ARTICLE:
Listening to non-traditional students and providing support services to meet their needs are success factors for online learning.

Linda Thor

Rio Salado College President Linda Thor:
“We are focused on access, affordability,
convenience, and flexibility.”

When Linda Thor was a graduate student, working full-time and caring for her family, she promised herself that if she ever became a college president, she would make it easier for non-traditional students who must juggle school, work, and family to be successful in higher education. Now, she’s president of Rio Salado College (AZ), a noncampus college that is the second largest of the 10 schools in the Maricopa Community College District (AZ), serving some 45,000 credit and 15,000 non-credit students each year with more than 425 online courses; 50 customized partnerships with business, industry, and government agencies; and 46 dual enrollment programs in high schools. We asked Thor about Rio Salado’s approach to serving the non-traditional student.

You call Rio Salado ‘the college within everyone’s reach.’ What is your approach to making that so?

Rio Salado was founded in 1978 as a college without walls. We were never intended to have a traditional campus; rather, we were meant to take education out into the community, as a distance learning college. Although we do have an assortment of small service centers at various places around the county, and the technology we use has changed over the years, we have stayed true to being a non-campus college.

EXTRACTED MATERIAL:
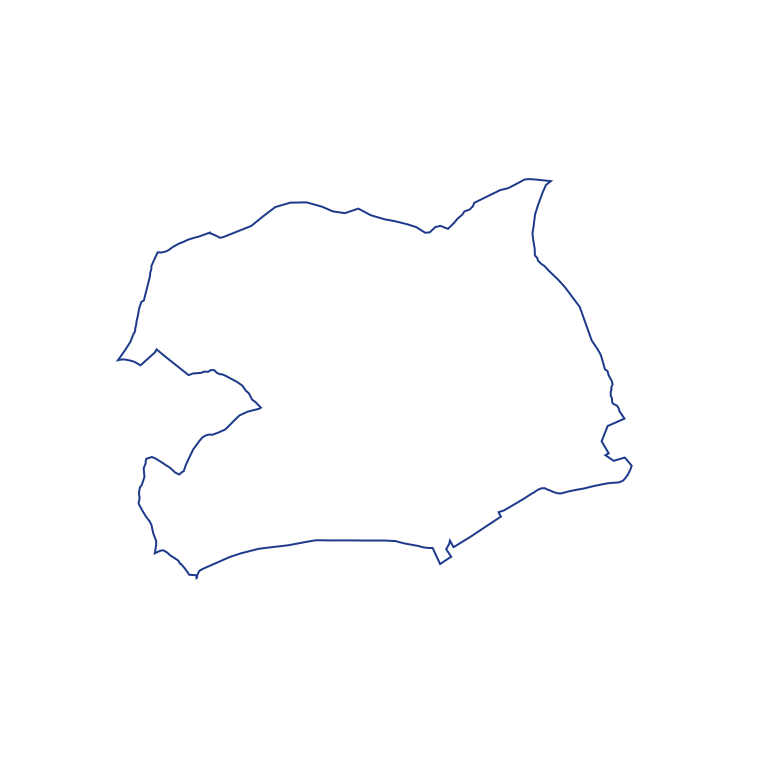 the district of San Martín Totoltepec, Puebla, Mexico, rotated 23°
{"feature_id": "50627088B50447726374010", "entity_name": "San Martín Totoltepec", "entity_type": "district", "adm_level": 2, "iso_a3": "MEX", "parent_name": "Mexico", "parent_adm1": "Puebla", "projection": "mercator", "projection_center": [-98.357, 18.658], "detail": "fine", "context": "isolated", "style": "outline", "palette": "blue", "viewbox_px": 768, "rotation_deg": 23, "n_neighbors": 0, "source": "geoboundaries", "source_scale": "gbopen_adm2", "svg_char_len": 3765}
<svg xmlns="http://www.w3.org/2000/svg" viewBox="0 0 768 768"><g transform="rotate(23 384 384)"><path d="M287.5,635.6L286.9,633.4L286.8,630.6L287.1,628.1L289.4,625.0L299.2,614.6L309.5,603.6L318.4,595.8L332.7,584.9L341.9,579.5L358.8,569.9L375.8,558.6L382.4,554.4L396.6,548.6L411.3,542.3L425.3,536.5L445.1,528.1L455.9,524.1L459.3,523.7L465.9,522.6L478.9,519.7L483.7,519.1L487.7,518.0L492.9,516.0L506.0,527.8L512.1,518.5L513.4,516.9L513.0,516.6L505.8,511.7L506.5,505.9L505.9,502.4L511.7,507.0L512.0,506.7L522.7,491.7L523.0,491.3L523.2,491.0L533.4,475.5L533.6,475.2L543.4,460.4L539.9,457.6L539.6,457.2L541.3,455.7L544.0,453.3L548.4,447.4L553.0,441.2L554.8,438.7L558.7,433.3L561.3,429.4L563.0,426.9L564.5,425.2L565.4,423.6L567.0,421.2L569.8,418.4L572.8,417.1L576.7,417.3L578.3,417.1L582.0,417.2L583.6,417.1L586.2,416.8L589.4,415.8L596.5,410.3L603.5,405.5L608.4,402.4L616.8,396.1L621.3,393.0L624.5,390.8L628.5,388.1L634.3,385.0L638.7,382.8L641.7,379.7L642.8,376.9L643.8,372.6L644.1,369.3L644.2,366.2L643.9,362.4L634.4,357.6L625.4,365.0L615.6,363.0L617.9,360.0L606.7,351.7L606.3,335.3L618.9,321.9L611.5,317.1L609.3,314.5L606.9,312.9L604.5,312.8L602.6,312.7L601.1,311.5L600.4,310.1L599.4,308.0L597.2,306.2L596.6,304.4L596.2,303.8L595.5,301.3L595.6,299.9L594.5,298.3L594.5,294.9L592.5,292.3L587.4,288.2L584.7,284.8L581.6,284.1L578.9,280.7L572.3,272.6L569.1,270.1L565.9,267.8L558.2,262.8L534.1,236.6L512.6,224.1L503.7,220.0L491.4,215.3L485.3,212.6L482.6,212.2L477.8,210.5L475.8,208.1L472.7,206.7L470.0,200.9L464.6,192.3L461.9,187.5L459.5,178.3L456.8,169.0L455.9,159.4L455.2,146.1L455.3,137.5L458.3,132.1L445.0,136.1L437.9,138.5L433.4,140.9L430.0,145.3L425.2,151.1L421.5,155.5L415.3,160.0L396.3,181.9L396.4,185.6L394.6,190.0L390.6,193.7L389.9,197.5L387.1,203.1L385.7,207.9L382.3,216.2L374.2,216.4L370.0,219.4L366.8,226.6L362.8,228.7L352.4,227.0L342.7,227.9L330.3,229.9L320.4,232.1L306.1,233.8L291.8,232.6L281.3,242.0L269.4,245.1L257.6,245.0L241.6,247.1L226.7,253.8L214.8,263.6L206.7,277.8L200.1,290.3L178.5,311.7L175.9,313.5L171.5,313.1L165.7,313.1L165.3,313.3L164.6,312.6L154.9,321.6L153.4,322.5L149.9,325.4L146.9,328.1L145.2,330.0L143.5,331.9L140.4,334.9L137.7,338.3L135.6,341.1L133.9,344.2L131.6,347.1L127.7,350.0L124.2,351.2L123.9,359.8L123.8,366.1L125.0,369.5L125.3,372.9L126.3,375.7L126.8,378.2L130.3,400.9L128.6,403.3L129.0,409.6L130.3,415.3L131.1,419.2L131.5,422.0L132.9,427.2L133.2,429.6L134.1,432.3L134.3,433.4L133.9,435.2L133.9,438.4L134.1,443.4L133.7,446.6L132.7,452.7L130.8,461.6L129.8,466.0L132.8,464.0L135.8,462.7L140.6,461.7L145.2,461.1L152.6,461.9L160.8,444.4L161.1,441.0L171.5,444.1L200.7,452.2L204.0,449.0L211.5,445.1L213.4,443.0L217.5,441.4L219.2,438.8L222.4,437.6L225.4,438.9L229.0,439.2L231.2,438.3L235.8,438.4L242.0,439.0L247.7,439.5L254.2,440.8L259.4,444.1L263.2,445.4L268.8,450.0L272.7,450.8L276.0,452.3L277.7,452.9L278.4,453.3L279.9,453.9L278.8,455.5L276.4,457.4L273.9,459.2L269.2,462.8L263.3,469.3L261.0,474.6L259.7,477.8L258.7,480.4L257.2,484.2L255.5,488.1L250.7,493.2L245.9,497.8L242.7,498.9L239.8,501.2L237.8,504.0L236.3,508.5L235.7,511.3L235.0,514.4L233.9,518.8L233.2,535.4L233.7,542.3L232.3,544.4L230.9,547.3L226.5,547.1L219.8,544.7L215.4,544.0L212.7,543.5L208.9,542.8L202.2,541.8L198.9,541.9L194.5,545.6L194.6,547.4L195.6,550.4L195.7,555.5L199.8,563.1L200.5,571.7L199.7,574.7L201.2,580.6L203.3,583.9L203.8,585.2L204.1,586.8L204.5,589.1L205.2,590.3L207.4,592.0L209.4,593.7L212.2,595.8L216.8,599.1L221.9,602.0L225.0,604.6L227.6,608.3L229.7,611.3L235.5,617.4L237.1,620.9L239.2,629.4L241.3,626.9L243.7,624.5L245.8,623.3L250.4,623.9L254.1,625.3L259.8,626.2L263.9,627.0L266.2,629.0L267.2,629.1L268.1,629.2L269.8,630.1L272.9,631.7L279.3,635.7L285.8,633.4L286.9,634.9L287.3,635.9L287.5,635.6Z" fill="none" stroke="#1e3a8a" stroke-width="2"/></g></svg>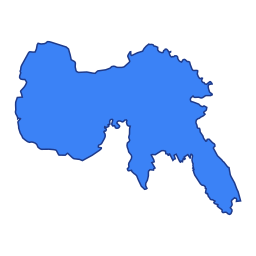 outline of Nghi Loc, Nghệ An, Vietnam
{"feature_id": "81297802B50427055609681", "entity_name": "Nghi Loc", "entity_type": "district", "adm_level": 2, "iso_a3": "VNM", "parent_name": "Vietnam", "parent_adm1": "Nghệ An", "projection": "mercator", "projection_center": [105.64, 18.794], "detail": "fine", "context": "isolated", "style": "filled", "palette": "blue", "viewbox_px": 256, "rotation_deg": 0, "n_neighbors": 0, "source": "geoboundaries", "source_scale": "gbopen_adm2", "svg_char_len": 5835}
<svg xmlns="http://www.w3.org/2000/svg" viewBox="0 0 256 256"><path d="M210.6,95.6L210.8,95.1L211.4,95.2L212.1,94.9L212.2,94.3L212.0,93.9L209.8,92.3L209.5,91.8L208.5,88.7L208.2,86.9L208.2,85.9L208.4,85.4L208.9,84.6L211.2,84.0L212.0,84.1L212.0,83.4L211.6,83.2L210.9,82.1L210.5,81.7L209.8,81.7L206.5,84.3L205.0,83.9L204.4,83.4L204.1,82.6L202.7,82.3L201.7,81.1L201.7,80.5L202.0,79.0L202.4,78.6L202.4,78.2L201.4,78.1L200.5,78.6L200.1,78.6L199.5,78.3L198.3,76.6L197.3,74.0L197.7,71.2L197.6,70.6L196.5,70.4L193.8,70.5L193.0,70.3L192.6,70.0L192.0,69.1L190.3,64.7L189.6,62.1L188.6,61.6L187.2,61.5L185.4,59.9L184.8,59.5L184.1,59.4L182.9,59.9L181.7,61.9L181.4,62.1L180.9,61.8L179.7,61.3L178.8,60.4L177.7,58.4L177.7,57.2L177.2,56.4L176.5,55.9L175.2,55.8L174.6,55.9L174.0,56.6L173.7,56.7L172.5,56.6L171.9,57.0L171.1,56.8L170.0,55.4L169.3,53.5L169.5,52.6L170.6,52.0L170.6,51.6L169.4,52.0L168.7,51.9L167.8,50.4L166.7,49.3L166.1,49.1L165.2,49.2L164.8,50.0L163.7,50.6L163.1,52.4L162.8,52.6L161.4,52.6L159.1,51.7L157.7,50.1L157.7,47.3L155.5,46.3L154.1,46.1L153.0,44.7L151.6,44.4L149.7,44.5L148.8,44.1L146.2,46.2L144.1,48.5L142.6,51.2L137.4,52.8L131.8,55.5L131.4,55.4L131.0,55.0L130.8,54.1L130.7,51.7L130.1,51.8L128.3,54.7L127.9,55.5L127.8,56.5L129.7,60.9L129.7,61.6L128.9,62.6L124.3,66.7L123.4,67.1L121.7,67.4L118.2,67.4L116.8,67.3L114.9,66.4L113.5,66.2L111.7,66.6L110.0,68.2L105.7,69.8L97.9,70.9L96.9,71.6L95.2,73.3L93.2,73.2L86.8,72.0L78.4,72.4L76.6,71.5L76.0,70.6L75.2,66.9L75.4,63.1L75.0,62.1L74.4,61.5L71.2,59.7L70.2,55.0L68.5,49.0L66.2,47.0L51.5,42.3L49.7,41.8L47.7,41.6L47.2,41.8L45.8,43.1L44.2,43.7L41.0,44.0L38.1,43.3L37.2,44.7L36.4,49.0L35.1,52.0L33.1,52.1L30.0,51.8L29.4,51.9L28.5,52.9L21.7,65.2L21.0,67.0L20.6,70.2L20.2,70.9L20.2,71.5L20.7,72.6L20.6,73.4L19.7,75.9L19.6,77.5L20.1,78.4L20.9,79.1L22.9,79.5L24.9,79.5L26.5,81.9L26.6,82.4L26.1,83.8L25.3,85.4L24.1,87.2L20.8,90.8L20.6,91.5L21.5,93.8L22.3,97.1L17.3,97.5L15.7,102.2L15.6,104.9L15.8,109.8L15.4,112.0L15.8,113.8L17.0,115.9L17.7,117.9L17.7,118.8L18.7,118.1L19.6,118.7L20.2,118.5L20.5,118.8L18.2,121.3L17.9,122.2L18.6,126.1L18.7,128.2L20.2,133.0L22.0,136.1L22.7,137.9L25.1,139.9L27.5,141.6L29.4,142.3L31.4,142.0L32.9,142.2L35.0,143.0L36.7,144.3L38.0,147.2L39.6,148.5L40.8,149.1L41.6,149.3L48.9,149.2L53.5,149.6L55.7,150.0L56.5,150.7L58.7,154.9L59.3,155.1L65.3,155.2L67.4,153.3L67.8,153.4L72.6,157.9L73.9,158.7L79.6,159.4L82.4,160.6L92.1,155.3L99.6,150.2L101.3,148.6L101.3,147.8L98.4,147.2L98.3,146.9L98.4,145.7L98.8,145.1L100.7,144.3L101.6,143.5L104.3,138.7L105.1,136.8L105.2,135.2L105.0,134.0L104.0,132.2L104.0,131.5L104.5,131.0L105.0,131.2L105.6,131.0L106.3,129.9L106.1,128.8L104.7,127.9L104.6,127.3L104.8,126.7L105.9,127.3L107.1,127.2L108.7,126.4L108.8,125.9L108.0,124.9L108.5,124.4L109.1,124.7L110.0,124.1L109.6,121.5L110.1,120.1L111.1,119.4L112.4,119.4L112.6,119.6L112.8,120.3L111.8,123.5L111.9,124.9L113.0,126.1L113.6,125.7L114.2,125.6L114.6,125.8L115.5,127.9L116.8,128.3L118.1,128.1L118.8,127.6L119.6,126.6L119.5,125.7L116.9,123.2L117.0,122.3L117.8,121.3L118.9,120.9L120.6,121.1L122.2,121.9L122.9,121.8L123.6,121.4L124.8,120.1L126.4,119.9L126.9,120.6L126.5,122.0L126.5,122.6L127.1,124.8L128.1,125.8L129.5,126.2L130.2,126.2L129.6,128.7L129.5,134.2L128.8,136.9L128.8,137.6L129.7,140.2L129.2,141.4L127.4,143.0L127.0,145.2L127.1,146.1L127.3,147.3L128.3,150.0L128.7,151.9L131.3,155.2L131.7,156.6L131.4,158.7L128.9,163.0L128.6,164.4L128.9,166.7L128.6,167.4L127.3,168.9L128.0,170.5L128.6,170.8L131.5,170.3L131.9,171.5L132.6,172.2L134.2,173.7L135.3,174.4L136.7,175.8L138.3,179.8L141.4,186.3L143.6,188.3L144.5,189.3L145.9,189.1L147.0,188.4L145.7,185.9L145.7,184.1L145.8,183.2L147.4,180.1L148.4,175.8L148.4,172.1L148.6,171.1L150.0,169.7L153.5,170.1L153.8,168.6L155.0,168.0L151.8,162.6L154.2,161.8L153.7,159.7L151.2,155.0L152.1,154.5L155.2,154.7L161.6,150.7L163.5,150.6L165.5,151.2L165.8,153.7L167.2,153.9L168.2,155.3L168.7,155.2L169.0,154.1L169.3,153.9L169.7,154.0L172.9,160.4L174.0,159.2L175.3,158.8L174.1,155.3L176.2,154.2L179.7,161.5L180.4,162.2L180.9,161.9L181.2,161.0L182.5,161.7L182.7,160.6L183.4,158.4L183.8,158.4L184.3,159.4L185.2,158.8L184.3,156.9L187.8,154.6L190.0,158.0L190.3,158.0L190.3,156.4L190.7,154.8L191.0,154.3L191.4,154.3L191.9,154.6L192.6,155.9L192.0,159.5L192.0,160.4L192.5,162.6L193.1,163.8L192.9,165.4L193.4,167.5L192.8,167.9L192.7,168.1L194.0,169.2L193.8,169.9L193.0,170.2L193.6,171.5L193.9,172.8L194.8,175.2L200.5,183.9L202.1,185.2L203.7,185.4L205.3,186.7L205.3,188.3L206.2,188.6L205.5,192.7L206.4,193.6L206.7,193.3L207.5,193.5L208.4,196.6L209.3,197.4L210.4,199.3L211.2,199.7L212.7,199.7L213.3,200.3L214.9,200.9L215.0,201.3L213.9,202.4L214.1,203.1L215.1,203.8L217.9,204.6L218.0,205.0L217.4,205.5L217.4,206.2L218.6,207.3L221.9,209.7L222.1,210.2L222.0,211.5L222.2,211.9L222.8,212.5L223.3,212.6L225.3,212.2L226.0,212.3L226.6,212.5L228.0,213.8L229.4,214.4L230.1,214.2L231.0,213.5L232.0,211.1L231.9,209.7L230.3,207.8L231.9,205.4L232.1,204.7L232.0,203.7L231.4,201.3L231.8,200.2L234.5,197.8L235.0,198.2L236.0,198.2L236.7,199.3L236.4,201.4L240.6,200.9L238.1,191.7L236.8,189.0L234.5,182.8L230.9,176.3L230.2,174.5L229.0,167.6L227.6,166.9L223.9,162.1L222.8,161.3L221.8,159.9L217.5,155.8L213.4,148.2L213.6,147.4L214.9,146.3L214.8,144.8L214.3,143.9L212.4,142.6L209.1,139.2L207.8,139.2L207.1,139.5L206.8,140.7L206.6,141.0L205.8,141.2L203.6,138.3L202.9,136.0L200.2,132.0L199.9,129.5L199.5,128.4L198.3,128.3L197.5,127.9L197.3,127.5L196.9,125.2L196.1,123.3L195.9,122.2L196.3,120.1L197.9,118.7L199.3,118.3L200.6,117.2L203.2,115.9L205.0,114.3L204.6,113.5L203.9,113.1L203.7,112.4L204.0,111.9L206.1,110.3L206.4,109.7L206.8,107.4L204.0,105.9L202.9,106.6L201.8,106.5L200.4,105.8L198.7,104.1L193.1,102.0L191.0,101.5L190.3,99.8L190.6,98.2L193.0,96.0L193.8,97.0L194.8,97.4L198.6,97.2L201.1,98.0L202.5,97.7L205.7,95.6L210.6,95.6Z" fill="#3b82f6" stroke="#1e3a8a" stroke-width="1.5"/></svg>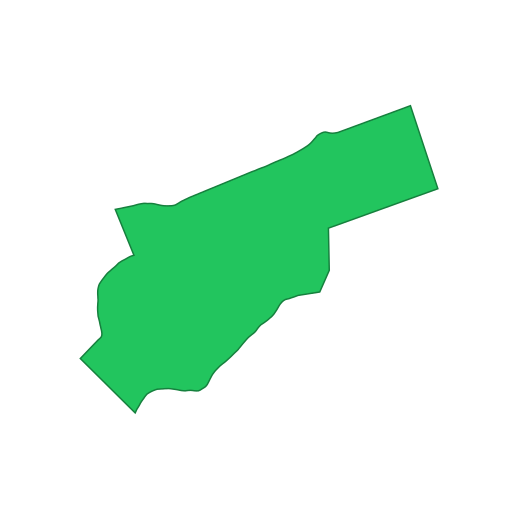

REQUIREMENT:
Answer these questions from the Rio Salado College article:
(a) What four things does Linda Thor say the college is focused on?
(b) How many online courses does Rio Salado offer?
(c) In what year was Rio Salado founded?

ANSWER TO THE TASK:
(a) Access, affordability, convenience, and flexibility.
(b) More than 425.
(c) 1978.